Retail, Manufacturing

That includes 1.4 million people in industries such as retailing that aren’t directly tied to manufacturing. Economists say each manufacturing job is responsible for an additional six outside the industry.

While many analysts say the Center for Automotive Research totals are exaggerated, the number of jobs eliminated would still be staggering.

“I don’t know that we’d lose all of those folks,” said Mark Zandi, chief economist at Moody’s Corp.’s Economy.com. “But over a million in the first quarter of ‘09, I think, would be reasonable to expect.”

The total would depend on whether Americans keep buying cars and trucks. While a Chapter 11 bankruptcy would allow the automakers to continue making vehicles while they restructure, GM, Ford and Chrysler have argued that deliveries would drop precipitously. Customers would baulk at buying anything from a company that might not be around to fix it, they say.

Plunging Sales

U.S. auto sales plunged 37 percent in November to a seasonally adjusted annual rate of 10.2 million -- the lowest level in 26 years, according to Autodata Corp. in Woodcliff Lake, New Jersey -- compared with 16.1 million a year earlier and 10.6 million in October.

THE TASKS >>
**1)** In the auto industry passage, by what percentage did U.S. auto sales fall in November?
**2)** List every company or organization named in the auto industry passage.
Rely only on the passage about the auto industry.

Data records
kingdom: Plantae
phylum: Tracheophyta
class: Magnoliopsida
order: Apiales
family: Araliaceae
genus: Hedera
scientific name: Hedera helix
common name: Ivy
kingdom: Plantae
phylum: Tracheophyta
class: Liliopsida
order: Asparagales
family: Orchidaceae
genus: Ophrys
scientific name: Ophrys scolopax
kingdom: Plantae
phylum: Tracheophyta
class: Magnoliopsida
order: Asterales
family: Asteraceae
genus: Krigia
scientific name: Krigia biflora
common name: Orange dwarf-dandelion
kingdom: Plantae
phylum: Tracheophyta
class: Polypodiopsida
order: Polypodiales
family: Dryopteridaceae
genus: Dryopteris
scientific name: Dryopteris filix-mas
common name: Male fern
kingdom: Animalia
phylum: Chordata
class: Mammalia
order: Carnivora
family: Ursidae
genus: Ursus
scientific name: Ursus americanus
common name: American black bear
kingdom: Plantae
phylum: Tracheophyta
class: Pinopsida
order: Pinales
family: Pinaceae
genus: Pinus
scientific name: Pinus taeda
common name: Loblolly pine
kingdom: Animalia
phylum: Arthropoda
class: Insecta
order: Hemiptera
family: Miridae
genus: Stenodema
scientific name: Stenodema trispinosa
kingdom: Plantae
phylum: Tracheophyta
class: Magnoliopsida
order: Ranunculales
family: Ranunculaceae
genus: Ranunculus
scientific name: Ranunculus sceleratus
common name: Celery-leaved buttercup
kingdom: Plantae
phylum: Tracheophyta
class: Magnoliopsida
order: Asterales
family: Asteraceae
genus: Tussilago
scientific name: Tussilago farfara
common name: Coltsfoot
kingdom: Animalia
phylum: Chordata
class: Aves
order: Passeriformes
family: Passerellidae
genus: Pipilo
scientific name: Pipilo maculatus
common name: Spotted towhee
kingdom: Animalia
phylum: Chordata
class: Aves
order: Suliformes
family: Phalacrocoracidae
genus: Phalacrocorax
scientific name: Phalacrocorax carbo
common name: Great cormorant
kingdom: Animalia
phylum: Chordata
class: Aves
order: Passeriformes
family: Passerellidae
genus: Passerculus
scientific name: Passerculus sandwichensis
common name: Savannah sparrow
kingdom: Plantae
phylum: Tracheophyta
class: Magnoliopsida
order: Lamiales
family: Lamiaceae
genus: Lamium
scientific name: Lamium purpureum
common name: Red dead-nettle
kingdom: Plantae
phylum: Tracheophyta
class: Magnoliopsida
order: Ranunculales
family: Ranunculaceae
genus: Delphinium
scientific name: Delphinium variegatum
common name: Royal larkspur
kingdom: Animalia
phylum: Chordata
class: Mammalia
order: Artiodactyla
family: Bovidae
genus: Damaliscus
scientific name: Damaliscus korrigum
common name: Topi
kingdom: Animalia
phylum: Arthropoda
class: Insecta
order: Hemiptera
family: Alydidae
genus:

ANSWERS TO THE PROBLEMS >>
**1)** 37 percent

**2)** Center for Automotive Research, Moody's Corp., Economy.com, GM, Ford, Chrysler, Autodata Corp.